All those around seem beset by strife and anguish...

The incontrovertible trials of life beat down hard like the ceaseless rays of an angry sun. Withering the unprepared; and leaving harrowing damage all too visible to the eye.

An air of misgiving fills the lungs; virulent and caustic. Its aim; to wear down even the most robust of wills and bring about a subsidence of faith.

Then an ignoble spectre of the past seeks to interject and press forth the advantage. Somehow sensing the weakness and praying on the vulnerability still rife. A wound which declined to heal, thus ruptured by this cloaked emissary.

However, wise counsel and resilient belief; coupled with a manifest depth between two that love, thus foils the plot to subvert. From this emerges a new paradigm of understanding and repose. The bond is further sealed; now increasingly impervious to outside interference and all the more hardy than before.

Wednesday, 1 June 2011

The Capricious Nature of Fate

Momentum begins...

Slowly gaining ground like an encroaching tide. At each month's end, headway is made.

Time, it appears, does somewhat in itself denote a purposeful contention; that all will, and does change. A torrent of the unforeseen races ever on, never to be bereft of fear; but instead to recognise it as an acceptable motive.  

Are hope and grit always to be my panacea? an antidote for my woe?

What now?

To brandish the success as a precept; an example of behavior thus far rewarded?

I can survive, I know this now.

A decree, carved in stone by the force of my chosen circumstance. Yet avoiding the persistent repercussions of chance, must be my elementary aspiration. Reducing said risk, a perpetual trial of my spirit.

Tuesday, 24 May 2011

Begin The Ascent

Faith partially restored...

The Nadir is past. My lowest ebb, now to all intents and purposes, moved beyond. A sensation from which I had become estranged, now rushes forth. This joyous benediction of a financial reprieve. So sorely desired, it now bestows a formidable buoyancy upon my being. 

To chronicle the exploits; auspicious in nature, would be tantamount to blasphemy. 

To scrutinize the flotsam of the past, would only dim the moment. 

Let sleeping dogs lie, and so rejoice in good fortune. However temporary it may thus be. Such repeal of doubt, presents the epitome of all that which I hold dear.  So with inestimable vigor and unquestionable furor, the climb begins. 

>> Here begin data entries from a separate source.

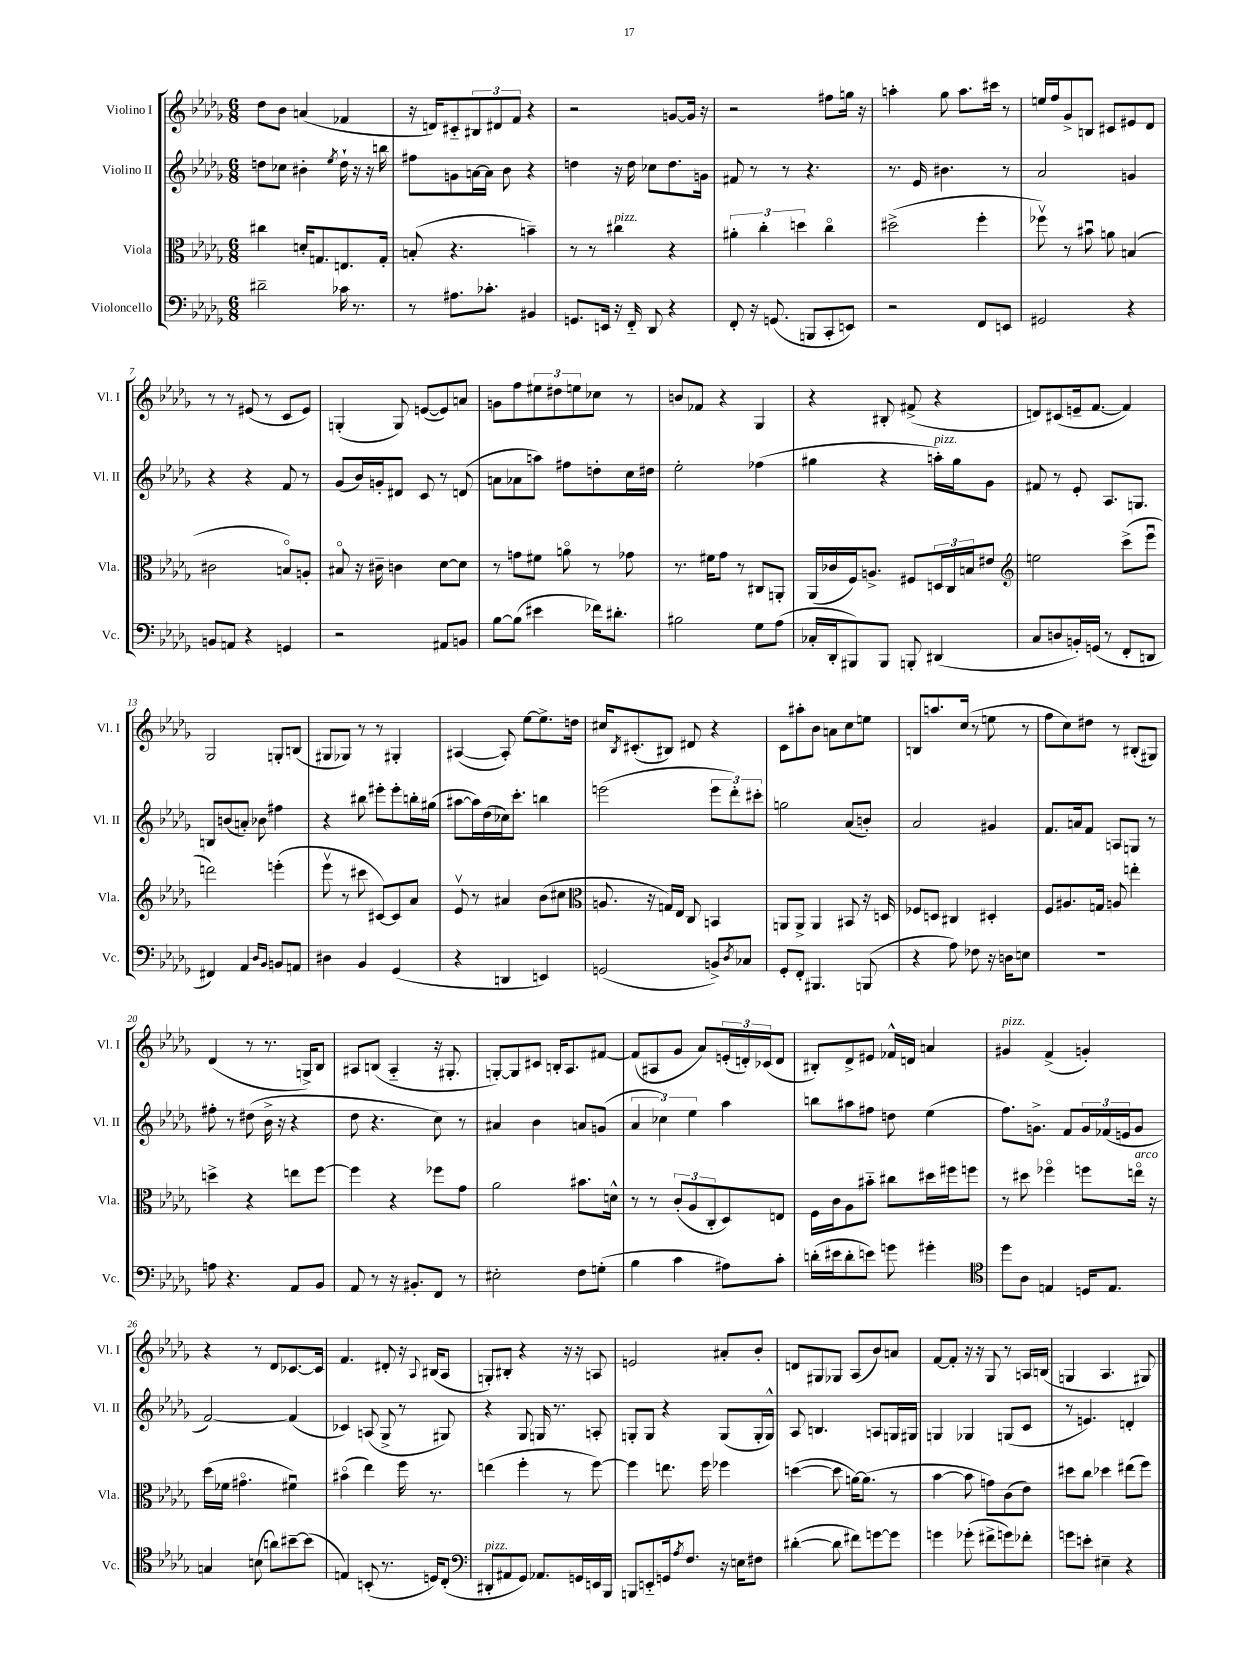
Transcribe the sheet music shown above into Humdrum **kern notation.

**kern	**kern	**kern	**kern
*part4	*part3	*part2	*part1
*staff4	*staff3	*staff2	*staff1
*I"Violoncello	*I"Viola	*I"Violino II	*I"Violino I
*I'Vc.	*I'Vla.	*I'Vl. II	*I'Vl. I
*clefF4	*clefC3	*clefG2	*clefG2
*k[b-e-a-d-g-]	*k[b-e-a-d-g-]	*k[b-e-a-d-g-]	*k[b-e-a-d-g-]
*M6/8	*M6/8	*M6/8	*M6/8
=1	=1	=1	=1
2d#X~\	4cc#X\	8ddn\L	8dd-\L
.	.	8cc-X\J	8b-\J
.	16dn'/KL	4b#X'\	(4an/
.	8.Gn/	.	.
.	.	8qee-/	.
16c-X\	8.En/	16dd`\	4f-X/
8.r	.	16r	.
.	.	16r	.
.	16G'/Jk	16bbn\	.
=2	=2	=2	=2
8r	(8Bn'/	8ff#X\L	16r
.	.	.	16dn/KL)
8.A#X\L	4.r	8gn\	8c#X/
.	.	[16an\L	12B#X/
8.c-X'\J	.	16a\JJ]	.
.	.	.	12d#X/
.	.	8b-\	.
.	.	.	12f/J
4BB#X/	4bn~\)	4r	4r
=3	=3	=3	=3
8.GGn/L	8r	4ddn\	2r
.	8r	.	.
16EEn/Jk	.	.	.
!	!LO:TX:a:i:t=pizz.	!	!
16r	4cc#X\	16r	.
16FF/	.	16dd\	.
8DD-/	.	8cc-X\L	.
4r	4r	8.dd\	[8gn/L
.	.	.	16g/Jk]
.	.	16gn\Jk	16r
=4	=4	=4	=4
8FF'/	6a#X'\	8f#X/	2r
16r	.	8r	.
.	6cc'\	.	.
(8.GGn/	.	.	.
.	.	8r	.
.	6ddn\	.	.
8BBBn/L	.	4.r	.
8CC'/	4cc\	.	8ff#X\L
8EEn/J)	.	.	16ggn\Jk
.	.	.	16r
=5	=5	=5	=5
2r	(2dd#X^\	8.r	4aan'\
.	.	16e-/	.
.	.	4.b#X\	8gg-\
.	.	.	8.aa\L
8FF/L	4ff'\	.	.
.	.	.	16ccc#X\Jk
8EEn/J	.	8r	8r
=6	=6	=6	=6
2GG#X/	8ff-Xv\)	2a-/	16een/LL
.	.	.	16ff/J
.	8r	.	8g-^/
.	8b#Xu\	.	8Bn/J
.	8an\	.	8c#X/L
4r	(4Bn/	4gn/	8e#X/
.	.	.	8d-/J
!!LO:LB:g=z
=7	=7	=7	=7
8BBn/L	2c#X\	4r	8r
8AAn/J	.	.	8r
4r	.	4r	(8e#X/
.	.	.	8r
4GGn/	8Bn/L)	8f/	8c/L
.	8An'/J	8r	8e#/J)
=8	=8	=8	=8
2r	8B#X/	(8g-/L	(4Gn'/
.	16r	16b-/L)	.
.	16c#X~\	16gn'/J	.
.	4cn\	8d#X/J	8G/)
.	.	8c/	([8en/L
8AA#X/L	[8d-\L	8r	8e/])
8BBn/J	8d-\J]	(8dn/	8an/J
=9	=9	=9	=9
[8B-\L	8r	8an\L	8gn\L
(8B-\J]	8gn\L	8a-X\	8ff\
4e#X\	8f#X\J	8aan\J)	12ee#X\
.	.	.	12dd#X\
.	8an\	8ff#X\L	.
.	.	.	12een\
16f-X\KL)	8r	8ddn'\	8cc-X\J
8.d#X'\J	.	.	.
.	8g-X\	16cc\L	8r
.	.	16dd#X\JJ	.
=10	=10	=10	=10
2B#X\	8.r	2ee-'\	8bn/L
.	.	.	8f-X/J
.	16f#X\KL	.	.
.	8g-\J	.	4r
.	8r	.	.
8G-\L	8C#X/L	(4ff-X\	4G-/
(8A-\J	8AAn'/J	.	.
=11	=11	=11	=11
16C-X'/LL	(16AA-/LL	4gg#X\	4r
16DD-'/J	16c-X/	.	.
8BBB#X/)	16F/J)	.	.
.	8.An^/J	.	.
8BBB#/J	.	4r	8B#X'/
8BBBn'/	8F#X/L	.	(8f#X^/
!	!	!LO:TX:a:i:t=pizz.	!
(4DD#X/	24Dn/L	16aan'\LL)	4r
.	24C/	.	.
.	.	16gg#\J	.
.	24Bn/J	.	.
.	8e#X/J	8g-\J	.
=12	=12	=12	=12
*	*clefG2	*	*
8C/L	2een\	8f#X/	8dn/L)
8Dn/	.	8r	(8c#X/
16BBn'/L)	.	8e-'/	16en~/k
(16GGn/JJ	.	.	[8.f/J
8r	.	8.A-/L	.
8FF'/L	(8ccc^\L	.	4f/])
.	.	8.Gn/J	.
8DDn/J	8eee-u\J	.	.
!!LO:LB:g=z
=13	=13	=13	=13
4FF#X/)	2dddn\)	8Bn/L	2G-/
.	.	(8bn/	.
4AA-/	.	8an'/J)	.
.	.	8b-X\	.
16qqD-/LL	.	.	.
16qqBB-/JJ	.	.	.
8BBn/L	(4eeen'\	4ff#X\	8Gn'/L
8AAn/J	.	.	(8Bn/J
=14	=14	=14	=14
4D#X\	8eee-v\	4r	8G#X/L
.	8r	.	8G-X/J)
4BB-/	8ccc#X\	8bb#X\	8r
.	[8c#X/L)	8eee#X'\L	8r
(4GG-/	8c#/]	8eee#'\	4G#X'/
.	8a-/J	16bbn'\L	.
.	.	(16gg#X\JJ	.
=15	=15	=15	=15
4r	8e-v/	[8aa#X\L	([4A#X/
.	8r	16aa#\L])	.
.	.	(16dd-\	.
4DDn/	4a#X/	16cc-X\J)	8A#'/])
.	.	8.ccc'\J	.
.	.	.	[8ee-\L
4EEn/)	(8b-\L	4bbn\	8.ee-^\]
.	8cc#X\J	.	.
.	.	.	16ddn\Jk
=16	=16	=16	=16
*	*clefC3	*	*
(2GGn/	8.An/	(2eeen\	16cc#X/KL
.	.	.	8qB-/
.	.	.	(8.c#X'/
.	16r	.	.
.	16Gn/LL)	.	8B#X/J)
.	16E-/JJ	.	.
.	8C/	.	8d#X/
8BBn^/L)	4BBn/	12eee\L	4r
.	.	12ddd-'\)	.
8qD-/	.	.	.
8C-X/J	.	.	.
.	.	12ccc#X'\J	.
=17	=17	=17	=17
8GG-'/L	8AAn/L	2ggn\	8c\L
8FF'/J	8AA^/J	.	8aa#X'\
4.BBB#X/	4AA/	.	8b-\J
.	.	.	8an\L
.	8BB#X/	(8a-/L	8cc\
(8BBBn/	16r	8bn'/J)	8een\J
.	16Dn/	.	.
=18	=18	=18	=18
4r	8F-X/L	2a-/	8Bn/L
.	8Dn/J	.	8.aan/
8A-\)	4C#X/	.	.
.	.	.	(16cc/Jk
8F-X\	.	.	8r
16r	4D#X'/	4g#X/	8een\
16Dn\KL	.	.	.
8En\J	.	.	8r
=19	=19	=19	=19
2.r	8F/L	8.f/L	8ff\L
.	8.A#X/	.	8cc\)
.	.	16an/k	.
.	.	8f/J	8dd#X\J
.	16Gn/Jk	.	.
.	8An/	8An/L	8r
.	4een'\	8Gn/J	(8B#X'/L
.	.	8r	8G#X/J)
!!LO:LB:g=z
=20	=20	=20	=20
8An\	4ddn^\	8ff#X'\	(4d-/
4.r	.	8r	.
.	4r	(8dd#X\	8r
.	.	16b-^\	8.r
.	.	16r	.
8AA-/L	8een\L	4r	.
.	.	.	16Gn^/KL)
8BB-/J	[8ff\J	.	8B-/J
=21	=21	=21	=21
8AA-/	4ff\]	8dd-\	8A#X/L
8r	.	4.r	(8Bn/J
16r	4r	.	4A#/
8.BB#X'/L	.	.	.
8FF/J	8ff-X\L	8cc\)	16r
.	.	.	8.G#X'/
8r	8g-\J	8r	.
=22	=22	=22	=22
2E#X'\	2a-\	4a#X/	[8Gn'/L)
.	.	.	8G/]
.	.	4b-\	8c#X/J
.	.	.	16Bn'/KL
.	.	.	8.A-/
8F\L	8.b#X\L	8an/L	.
(8Gn'\J	.	(8gn/J	[8f#X/J
.	16dn^^\Jk	.	.
=23	=23	=23	=23
4B-\	8r	6a-/	(8f#/L]
.	8r	.	8A#X/
.	.	6cc-X\)	.
4c\	(12c'/L	.	8g-/J
.	12A-/	6ee-\	.
.	.	.	8a-/L)
.	12C'/	.	.
8A#X\L)	8D-/)	4aa-\	(24en'/L
.	.	.	24dn'/)
.	.	.	(24c-X/J
8c'\J	8En/J	.	8d/J
=24	=24	=24	=24
(16dn'\LL	16F\LL	8bbn\L	8B#X'/L)
16e#X\J	16c\J	.	.
8d'\	8A-\	8aa#X\	8d-^/
8en\J)	8b#X\J	8ff#X\J	8e#X/J
8gn\	8cc#X\L	8ddn\	16f-X^^/LL
.	.	.	16dn/JJ
4g#X'\	16dd#X\L	(4ee-\	4an/
.	16ff#X\J	.	.
.	8ffn\J	.	.
=25	=25	=25	=25
*clefC4	*	*	*
!	!	!	!LO:TX:a:i:t=pizz.
8dd-\L	8r	8.ff\L)	4g#X/
8A-\J	8dd#X\	.	.
.	.	8.gn^\J	.
4En/	4ff-X\	.	(4f^/
.	.	8f/L	.
16Dn/KL	8ffn\L	24g/L	4gn'/)
.	.	(24f-X/	.
8.E/J	.	.	.
.	.	24en/J	.
!	!LO:TX:a:i:t=arco	!	!
.	16een\Jk	8g/J	.
.	16r	.	.
!!LO:LB:g=z
=26	=26	=26	=26
4Gn/	(16dd-\LL	[2f/)	4r
.	16f-X\JJ	.	.
.	4.g#X\	.	.
(8Bn\	.	.	8r
8an\L)	.	.	8d-/L
[8b#X~\	4f#Xu\)	(4f/]	[8.c-X/
(8b#\J]	.	.	.
.	.	.	16c-/Jk]
=27	=27	=27	=27
4En/)	(4b#X\	4c-X/)	4.f/
(8BBn'/	4ee-\)	(8An/	.
8.r	.	8G-^/	8d#X'/
.	16ff\	8r	16r
.	.	.	8qqA-/
16Dn/KL)	8.r	.	(16B#X/KL
(8C'/J	.	8G#X/)	8A-/J
=28	=28	=28	=28
*clefF4	*	*	*
!LO:TX:a:i:t=pizz.	!	!	!
8DD#X'/L	(4een\	4r	8Gn'/L)
8AA#X/	.	.	8B#X'/J
8GG-/J)	4ff'\	8G-/	4r
8.AA-X/L	.	16Gn/	.
.	.	8.r	.
.	8r	.	16r
16GGn/L	.	.	16r
16EEn/	[8ff\)	8An'/	8An/
16BBB-/JJ	.	.	.
=29	=29	=29	=29
8BBBn/L	4ff\]	8Gn'/L	2en/
8EEn/	.	8G/J	.
16GGn/k	8.een\	4r	.
8qA-/	.	.	.
8.F/J	.	.	.
.	16ff\	.	.
16r	4ff-X\	(8G/L	8a#X'/L
16En\KL	.	.	.
8F#X\J	.	16G'/L	8b-'/J
.	.	16G^^/JJ)	.
=30	=30	=30	=30
([4d#X'\	([4ddn\	8A-/	8dn/L
.	.	4.Bn/	8G#X/
8d#\]	8dd\]	.	8G-X/J
8f#X\L)	[16an\KL)	.	(8A-/L
.	(8.a\J]	.	.
[8gn\	.	8An/L	8b-/)
8g\J]	8r	16Gn/L	8an/J
.	.	16G#X/JJ	.
=31	=31	=31	=31
4gn\	[4b-\	4Gn/	[8f/L
.	.	.	8f'/J]
(8g-X'\	8b-\]	4G-X/	16r
.	.	.	16r
8f#X^\L	8gn\L)	.	8G-/
8gn\)	(8c\	(8Gn/L	8r
8f-X'\J	8e-\J)	8c/J	16An/LL
.	.	.	(16Bn/JJ
=32	=32	=32	=32
8gn\L	8dd#X\L	8r	4Gn/
8en'\J	8cc\J	4.en/)	.
4E#X~\	4dd-X\	.	4.A-/
4r	(8ee#X\L	4dn'/	.
.	8ff\J)	.	8G#X/)
==	==	==	==
*-	*-	*-	*-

Let the escapade continue, unabridged and undiluted.


Friday, 20 May 2011

The Schism Between

 Journey through adversity...

The sky, veiled and bruised. Evidence of some former injury, from which it does now simmer in anger, seeking reprisal. This brooding melancholy, a restless portent of things to come. 

An abrupt awakening from slumber stirred memories, uncommonly clear, but transient. Turning to times leading to this point of crossroad. A previous day of income, ended with a most absorbing final act. 

Drawn together in innocuous discussion with fellow denizens. Arrogant demeanour inflated with a debonair sense of righteousness. Compassionate discourse broke forth, an exercise in connecting to the outside world. Yet ignoring the covenant of good manners, proper action a mere addendum to the thought process. Meddlesome elements sort to steer unto the relgious arena, and thus become bogged down in dogma. 

A beleaguered host struggling under the weight of philistine reactions of an obtuse mind. The grim brevity of empathy shown; a breathtaking spectacle, thus encouraged a willingness to supersede. To spite surly retributions, a soothsayer revealed, to trigger the momentum of secrets unearthed. The wholesome tirade of a well-meaning raconteur. 

So it ended, and a return in thought to the present, where soon the fates will decide whether to scorn or reward.